Оленье копыто царапнуло по замшелому поваленному стволу. Качнулась ветка, с которой взлетела птица. Шеренга забывших о своей отдельности муравьев перебиралась через сухой корень.

Звуки жизни… он еще далеко. Калиндрис подняла уши, вслушиваясь.

Бабочка старалась не шевелиться, пока барсук обнюхивал корягу, на которой сидел. Дерево стонало, жалуясь на гниль, расползавшуюся по стволу. Зашуршала сухая листва, на которую вепрь с распухшим рылом лег умирать.

Теперь ближе. Она глубоко вдохнула и выдохнула.

Воздух, исходящий из сухих ртов. Падающие наземь соленые капли. Ноющая мольба без слов.

И Вой, сказавший ей, кому предстоит умереть.

– Как ты долго!

Калиндрис прижала уши и нахмурилась.

Девочка говорит.

Снова.

– Ты ведь давно нашла след, два часа как. Уже и зверя найти пора. Вместо этого я полчаса жду, полчаса ищу другие следы, полчаса пускаю стрелы в просвет между ветками и еще полчаса думаю, как бы изловчиться и застрелиться самой, чтоб со скуки не помереть.

Вой ушел так же скоро, как и пришел. Шикты ни о чем не просят Риффид, свою богиню. Просить – значит, рисковать навлечь на себя ее гнев. Она не дала им ничего, кроме жизни и Воя, и ушла в Темный Лес.

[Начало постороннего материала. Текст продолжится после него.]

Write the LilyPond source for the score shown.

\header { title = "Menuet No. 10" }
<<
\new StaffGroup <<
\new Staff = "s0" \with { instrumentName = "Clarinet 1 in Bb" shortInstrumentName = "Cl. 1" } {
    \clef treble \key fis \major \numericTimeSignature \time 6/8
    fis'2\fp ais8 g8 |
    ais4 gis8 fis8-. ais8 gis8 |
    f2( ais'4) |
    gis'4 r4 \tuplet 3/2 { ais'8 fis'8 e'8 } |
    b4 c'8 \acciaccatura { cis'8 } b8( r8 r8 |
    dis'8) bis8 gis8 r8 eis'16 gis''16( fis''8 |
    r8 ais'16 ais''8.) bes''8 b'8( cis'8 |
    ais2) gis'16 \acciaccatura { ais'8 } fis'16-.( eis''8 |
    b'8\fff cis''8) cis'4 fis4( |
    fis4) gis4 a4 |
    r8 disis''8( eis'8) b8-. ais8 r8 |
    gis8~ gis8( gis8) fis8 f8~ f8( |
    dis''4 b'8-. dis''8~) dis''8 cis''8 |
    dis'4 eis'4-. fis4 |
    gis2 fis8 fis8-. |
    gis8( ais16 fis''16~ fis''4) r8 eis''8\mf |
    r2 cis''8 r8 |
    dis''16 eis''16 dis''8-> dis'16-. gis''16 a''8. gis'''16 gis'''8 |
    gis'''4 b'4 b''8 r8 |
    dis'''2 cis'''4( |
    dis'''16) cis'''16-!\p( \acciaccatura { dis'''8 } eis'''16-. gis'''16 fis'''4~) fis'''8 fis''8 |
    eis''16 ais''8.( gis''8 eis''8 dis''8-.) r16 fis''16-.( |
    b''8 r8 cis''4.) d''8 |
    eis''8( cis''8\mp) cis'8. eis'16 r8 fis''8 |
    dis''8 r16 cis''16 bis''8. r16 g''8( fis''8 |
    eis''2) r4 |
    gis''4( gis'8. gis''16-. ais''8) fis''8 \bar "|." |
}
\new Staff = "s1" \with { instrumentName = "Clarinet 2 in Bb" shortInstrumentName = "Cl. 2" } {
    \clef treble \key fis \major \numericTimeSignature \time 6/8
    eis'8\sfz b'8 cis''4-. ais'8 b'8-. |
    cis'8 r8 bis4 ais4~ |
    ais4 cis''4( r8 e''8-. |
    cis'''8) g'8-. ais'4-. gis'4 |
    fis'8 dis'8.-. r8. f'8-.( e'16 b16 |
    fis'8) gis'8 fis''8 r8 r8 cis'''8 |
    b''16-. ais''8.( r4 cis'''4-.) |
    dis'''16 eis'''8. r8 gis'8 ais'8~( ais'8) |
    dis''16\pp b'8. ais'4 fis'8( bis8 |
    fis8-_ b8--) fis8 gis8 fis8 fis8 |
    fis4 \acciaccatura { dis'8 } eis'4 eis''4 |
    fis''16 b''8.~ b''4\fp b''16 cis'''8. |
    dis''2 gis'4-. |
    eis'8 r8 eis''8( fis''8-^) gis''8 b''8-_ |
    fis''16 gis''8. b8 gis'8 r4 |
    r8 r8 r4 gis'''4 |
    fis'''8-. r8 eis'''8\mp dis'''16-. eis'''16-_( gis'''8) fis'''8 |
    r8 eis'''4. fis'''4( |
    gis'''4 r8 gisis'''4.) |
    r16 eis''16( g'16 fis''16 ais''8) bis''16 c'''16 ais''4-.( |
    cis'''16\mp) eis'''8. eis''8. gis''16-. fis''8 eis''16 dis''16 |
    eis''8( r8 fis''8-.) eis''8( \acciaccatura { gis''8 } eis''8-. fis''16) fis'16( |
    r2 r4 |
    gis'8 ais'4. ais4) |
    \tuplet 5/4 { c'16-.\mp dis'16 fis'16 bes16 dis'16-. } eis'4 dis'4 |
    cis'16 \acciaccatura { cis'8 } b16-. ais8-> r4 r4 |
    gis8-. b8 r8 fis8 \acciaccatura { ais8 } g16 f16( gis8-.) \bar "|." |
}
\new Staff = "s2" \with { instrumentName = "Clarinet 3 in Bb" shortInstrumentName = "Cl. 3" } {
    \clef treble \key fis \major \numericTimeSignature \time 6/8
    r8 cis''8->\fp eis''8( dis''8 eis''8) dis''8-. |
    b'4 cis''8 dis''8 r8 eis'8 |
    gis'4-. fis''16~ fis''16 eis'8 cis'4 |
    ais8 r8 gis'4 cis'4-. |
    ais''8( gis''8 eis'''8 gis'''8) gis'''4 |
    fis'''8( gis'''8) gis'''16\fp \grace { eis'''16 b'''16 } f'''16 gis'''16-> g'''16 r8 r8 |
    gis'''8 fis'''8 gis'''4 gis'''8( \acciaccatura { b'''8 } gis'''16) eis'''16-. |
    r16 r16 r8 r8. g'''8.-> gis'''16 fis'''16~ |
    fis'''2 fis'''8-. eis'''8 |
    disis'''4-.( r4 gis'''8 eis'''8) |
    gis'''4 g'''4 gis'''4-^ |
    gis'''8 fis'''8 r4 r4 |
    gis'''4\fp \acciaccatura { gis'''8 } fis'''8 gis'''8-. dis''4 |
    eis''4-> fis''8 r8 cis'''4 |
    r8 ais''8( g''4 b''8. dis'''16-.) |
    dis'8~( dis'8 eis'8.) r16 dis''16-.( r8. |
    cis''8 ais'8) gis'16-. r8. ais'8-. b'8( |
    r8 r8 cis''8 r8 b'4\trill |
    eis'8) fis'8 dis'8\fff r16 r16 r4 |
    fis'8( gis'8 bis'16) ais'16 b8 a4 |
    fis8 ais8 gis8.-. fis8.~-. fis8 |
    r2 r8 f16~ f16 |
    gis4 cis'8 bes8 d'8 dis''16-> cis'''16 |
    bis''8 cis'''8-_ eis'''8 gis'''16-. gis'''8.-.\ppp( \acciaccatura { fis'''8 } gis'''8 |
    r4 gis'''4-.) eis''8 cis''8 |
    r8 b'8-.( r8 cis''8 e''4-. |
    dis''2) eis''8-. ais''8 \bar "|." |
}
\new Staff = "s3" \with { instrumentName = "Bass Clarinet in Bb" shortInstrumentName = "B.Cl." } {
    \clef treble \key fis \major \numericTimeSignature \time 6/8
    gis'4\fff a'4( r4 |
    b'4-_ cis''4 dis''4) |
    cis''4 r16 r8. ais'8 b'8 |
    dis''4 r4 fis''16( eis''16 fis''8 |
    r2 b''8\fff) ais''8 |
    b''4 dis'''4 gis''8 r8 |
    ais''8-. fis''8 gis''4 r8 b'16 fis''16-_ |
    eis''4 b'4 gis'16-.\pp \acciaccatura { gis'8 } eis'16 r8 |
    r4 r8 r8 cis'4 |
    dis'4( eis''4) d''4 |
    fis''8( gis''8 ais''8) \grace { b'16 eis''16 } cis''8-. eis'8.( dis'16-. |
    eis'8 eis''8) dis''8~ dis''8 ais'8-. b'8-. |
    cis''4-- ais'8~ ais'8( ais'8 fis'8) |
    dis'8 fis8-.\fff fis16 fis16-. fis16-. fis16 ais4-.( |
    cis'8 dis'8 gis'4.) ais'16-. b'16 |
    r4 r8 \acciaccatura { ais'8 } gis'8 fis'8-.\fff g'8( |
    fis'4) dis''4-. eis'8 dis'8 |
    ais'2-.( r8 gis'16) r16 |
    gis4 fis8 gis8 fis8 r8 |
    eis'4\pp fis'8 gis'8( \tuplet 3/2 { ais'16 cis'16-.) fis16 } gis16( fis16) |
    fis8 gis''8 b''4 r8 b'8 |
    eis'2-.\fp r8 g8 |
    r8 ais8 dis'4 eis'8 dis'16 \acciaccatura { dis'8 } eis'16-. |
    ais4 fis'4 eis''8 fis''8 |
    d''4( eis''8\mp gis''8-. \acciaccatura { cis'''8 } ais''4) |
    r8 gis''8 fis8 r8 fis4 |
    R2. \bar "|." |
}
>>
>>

Они поколениями оттачивали это чувство, голос жизни и смерти.

Чувство, которое детское нытье может прогнать в один миг.

– Когда же мы будем охотиться?!

Ну, ничего. Вой показал Калиндрис достаточно, другие звуки жизни и смерти уже ничего не значили. Она держалась только за последний – звук неуверенности, ожидающий, когда она склонит чашу весов в сторону тьмы.

Калиндрис поднялась, стряхнула листья с кожаного охотничьего камзола, повесила лук и колчан на плечо. Кожаный ворот прильнул к голой шее, и Калиндрис, потирая шрам на ключице, пообещала себе, что других прикосновений к своему горлу больше никогда не допустит. Она до сих пор ощущала каждую костяшку, которую он вдавливал в ее тело.